When I downsized nearly five years ago, twenty‑seven books on philosophy and religion made the cut. And I’ve read every single one cover to cover. I can’t say the same about all the other books on my shelves. Some of the titles range from the Bible and The Good Book (aka The Humanist’s Bible) to Aristotle Would Have Liked Oprah, Working on God, The Idiot’s Guide to Philosophy, Seinfeld and Philosophy, Man’s Search for a Soul, All I Really Need to Know I Learned in Kindergarten, The Nature of Man, and The Republic of Plato.

Many of my books aren’t hard‑hitting textbooks. But books like Seinfeld and Philosophy (by William Irwin) can teach concepts in a way most of us can understand. One blurb on the back says the book “nicely illustrates how the comic can illuminate the profound.” Yup. Jerry’s constant questioning of everything is very much like what Socrates did to teach.

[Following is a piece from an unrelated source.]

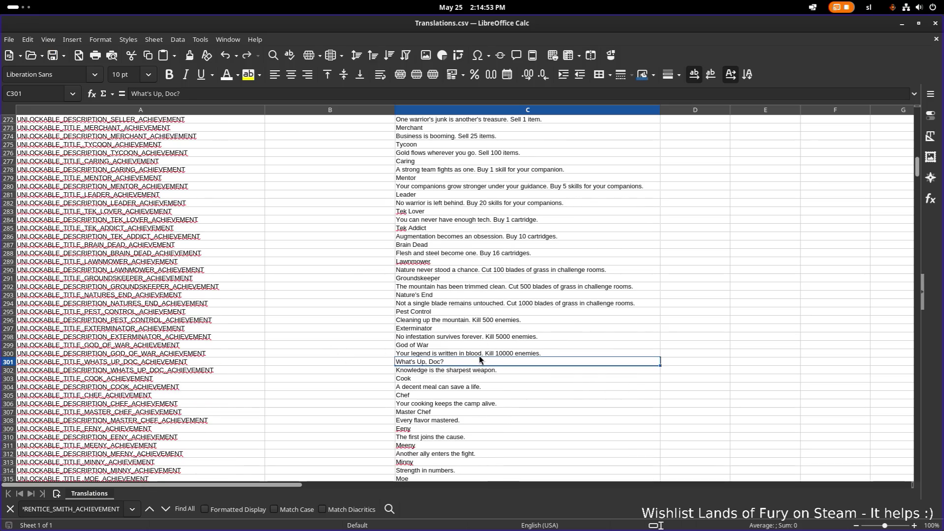
double_click(512, 371)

As the book puts it, “Both Socrates and Jerry Seinfeld manage to make something considerable out of seemingly obvious questions and trivial subject matter.”

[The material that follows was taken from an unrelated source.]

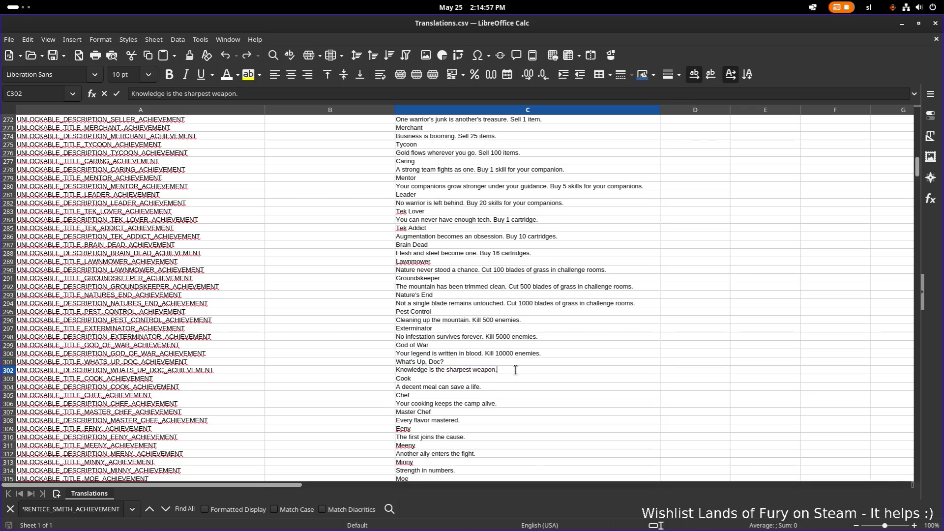
triple_click(475, 371)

Kramer, in the same book, is portrayed as being stuck in Søren Kierkegaard’s aesthetic stage of life. In case you’re rusty on your Danish philosophers, Kierkegaard (1813–1855) was the father of the Three Spheres of Existence: the aesthetic, the ethical and the religious. The first stage is marked by pleasure‑seeking. Kramer is in constant pursuit of whatever interests him, and what interests him changes daily. He has no ability to commit to anything.

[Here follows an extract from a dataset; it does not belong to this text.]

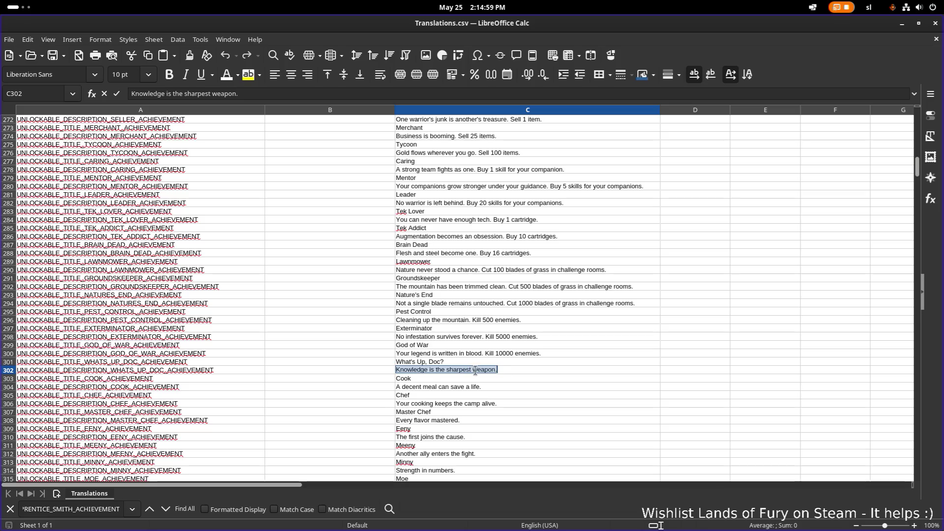
type("Defeat")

If I believe in the three spheres — and I can certainly name long periods when I was stuck in the aesthetic stage — then I can also pinpoint when my ethical stage began, when I started taking on more responsibility and living a more purposeful life.

But Kierkegaard believed it takes a leap of faith to enter the third stage, and that most people remain in the ethical stage, never taking that leap to fully commit to God. Think nuns‑and‑priests‑level commitment. You can be a steady churchgoer and still not be in the third stage if you’re not willing to give up your creature comforts.

Right about now, if anyone is still reading, you’re probably asking what does it matters what some old Danish dude thought. To answer that, I’ll share a quote from The Complete Idiot’s Guide to Philosophy: “Kierkegaard’s work gave rise to the major trend in twentieth‑century philosophy known as existentialism, a philosophy that focuses on the meaning of existence for the individual.” And I dare say nearly everyone reading this flirted with that branch of philosophy in the late ’60s and early ’70s—the counterculture years—when we were all searching for meaning and purpose. Some of us still are. I know I am.

Maybe that’s why the recent Walk for Peace fascinated me so much. It reminded me that there are still people willing to give up their earthly comforts to reach a higher plane of faith.

Sometimes life is a gentle ride in a canoe, and other times it’s like riding in an overloaded ferry boat while holding your breath until you reach the other side. Have you ever written or said something, then Googled it to make sure it originated in your own brain and wasn’t something your subconscious coughed up like a cat with a hairball? That’s what I did with the first sentence in this paragraph. I wrote it as a reply to a comment on my blog, then deleted it because it seemed too richly philosophically for me to have “invented” it. Google couldn’t find anything remotely similar, so I’m pretty sure I can claim the line as my own.

And with that, my promise to write something philosophical is fulfilled. © 

Note: The painting at the top was by Raphael and its titled The School of Athens. I still have the term paper I wrote in 1961 about the gathering of philosophers portrayed in the piece. It's the only term paper I've kept all these years. I read it very few years just to remind myself that I once knew things.